══ PAGE TEXT

[Terrapreta] Soil test and CEC

Jim Joyner jimstoytn at yahoo.com
Wed Nov 7 15:24:34 EST 2007


Sean,

Sorry, you missed my point completely (Thank you Lou, you didn't). If this discussion about Terra Preta has any significance to the environment at all, getting some good out of it is almost wholly dependent enlisting farmers (last I looked, no one else would be interested in making and burying charcoal). I can tell you from experience with farmers, they are not going to be swayed by how many scientists you can get on the head of a pin, hoary-gory stories about flooding and famine or moral allegations as to whose fault is all is. It's all about their pocket books. Maybe it shouldn't be but that's the way it is.

I said, carbon sequestration is a good bet even if it is not the cause of global warming. Reducing atmospheric CO2 is still a good thing. If nothing else it takes a variable out of the growing equation. And, if farmers world-wide find some reason to bury carbon, we will be asking them or someone to bare the economic burden of doing so.
If, however, burying carbon makes soils better, that burden is considerably
reduced if, indeed, there is a burden at all..

Farmers are not egghead intellectuals who are going to sit around theorizing. They are going to want to know this technology is going to improve their soils, get the gov't off their backs, maybe make it easier for them to adapt to what ever is coming and give them a better living. So, soil improvement is what our knowledge of Terra Preta is all about. Every thing else, as far as this farmer can see, is just parlor chatter.

Regards,

Jim

From: Sean K. Barry <sean.barry at juno.com>
 
Green House Gases are the bulk of that air pollution you speak of and they 
have a greater impact on temperatures in the troposphere than any other 
mechanism, including current and historical solar activity and cosmic rays 
(which are completely unaffected by solar activity).  The resulting 
climatic changes, including global warming, increased incidence and severity of 
droughts, 3 category 5 hurricanes in one annual seasons, are a direct result of 
human activities which introduce ~6 billion tons of new carbon into the 
atmosphere each year.   This is not an issue which politicians seem 
willing to address (unfortunately).

════
══ RECORDS PROVIDED

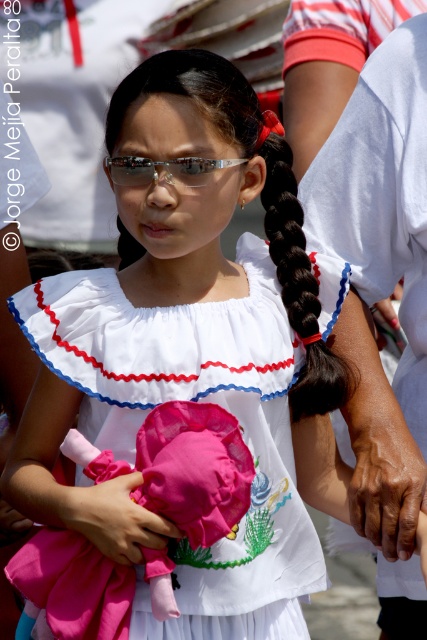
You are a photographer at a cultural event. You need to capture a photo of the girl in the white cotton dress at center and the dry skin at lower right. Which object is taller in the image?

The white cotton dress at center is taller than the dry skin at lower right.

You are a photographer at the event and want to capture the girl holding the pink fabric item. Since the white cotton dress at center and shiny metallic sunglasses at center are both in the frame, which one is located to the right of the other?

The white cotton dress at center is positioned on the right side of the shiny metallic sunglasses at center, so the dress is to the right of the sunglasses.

════
══ RECORDS PROVIDED

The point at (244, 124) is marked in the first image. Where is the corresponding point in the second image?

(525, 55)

════

PROBLEM DETAILS
Pull out the complete Terra Preta mailing-list post above and reproduce every line of it unchanged.

FINISHED TASK
[Terrapreta] Soil test and CEC

Jim Joyner jimstoytn at yahoo.com
Wed Nov 7 15:24:34 EST 2007


Sean,

Sorry, you missed my point completely (Thank you Lou, you didn't). If this discussion about Terra Preta has any significance to the environment at all, getting some good out of it is almost wholly dependent enlisting farmers (last I looked, no one else would be interested in making and burying charcoal). I can tell you from experience with farmers, they are not going to be swayed by how many scientists you can get on the head of a pin, hoary-gory stories about flooding and famine or moral allegations as to whose fault is all is. It's all about their pocket books. Maybe it shouldn't be but that's the way it is.

I said, carbon sequestration is a good bet even if it is not the cause of global warming. Reducing atmospheric CO2 is still a good thing. If nothing else it takes a variable out of the growing equation. And, if farmers world-wide find some reason to bury carbon, we will be asking them or someone to bare the economic burden of doing so.
If, however, burying carbon makes soils better, that burden is considerably
reduced if, indeed, there is a burden at all..

Farmers are not egghead intellectuals who are going to sit around theorizing. They are going to want to know this technology is going to improve their soils, get the gov't off their backs, maybe make it easier for them to adapt to what ever is coming and give them a better living. So, soil improvement is what our knowledge of Terra Preta is all about. Every thing else, as far as this farmer can see, is just parlor chatter.

Regards,

Jim

From: Sean K. Barry <sean.barry at juno.com>
 
Green House Gases are the bulk of that air pollution you speak of and they 
have a greater impact on temperatures in the troposphere than any other 
mechanism, including current and historical solar activity and cosmic rays 
(which are completely unaffected by solar activity).  The resulting 
climatic changes, including global warming, increased incidence and severity of 
droughts, 3 category 5 hurricanes in one annual seasons, are a direct result of 
human activities which introduce ~6 billion tons of new carbon into the 
atmosphere each year.   This is not an issue which politicians seem 
willing to address (unfortunately).